**Source document:**
A key issue is the vast gaps between professional and amateur sides in women’s rugby (Pictures: Getty)

Many British and Irish Lions fans were overjoyed with the news that the touring rugby side had launched a ‘feasibility study’ into the possibility of a women’s team.

The men’s side – made up of the best British and Irish rugby union players – has a tour every four years alternating between New Zealand, South Africa, and Australia. The team plays three test matches against the country’s first team, as well as a number of additional matches against clubs in that country.

So this new ‘study’ will determine a number of factors about the Women’s Lions Programme, including when a tour could take place, who it would be against, and if there is enough commercial interest.

But there are a number of roadblocks in the way for a women’s Lions side – a prospect that has been spoken about since 2001 when some players tried to organise a tour at the same time as the men toured Australia.

The stumbling block then was a lack of referees available to officiate the games, with players pledging to fund the travel and expenses themselves, as was the way back then.

As the announcement came on Monday to coincide with International Women’s Day, my first reaction was to question if this was an empty gesture for publicity.

**Records supplied:**
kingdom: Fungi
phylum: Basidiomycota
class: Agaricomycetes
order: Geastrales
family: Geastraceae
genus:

**Jobs:**
1. In the article on a women's Lions team, what was the stumbling block in 2001?
2. Please reproduce the passage of the article on a women's Lions team between "The stumbling block" and "way back then.", inclusive.

**Solutions in order:**
1. A lack of referees available to officiate the games.

2.
The stumbling block then was a lack of referees available to officiate the games, with players pledging to fund the travel and expenses themselves, as was the way back then.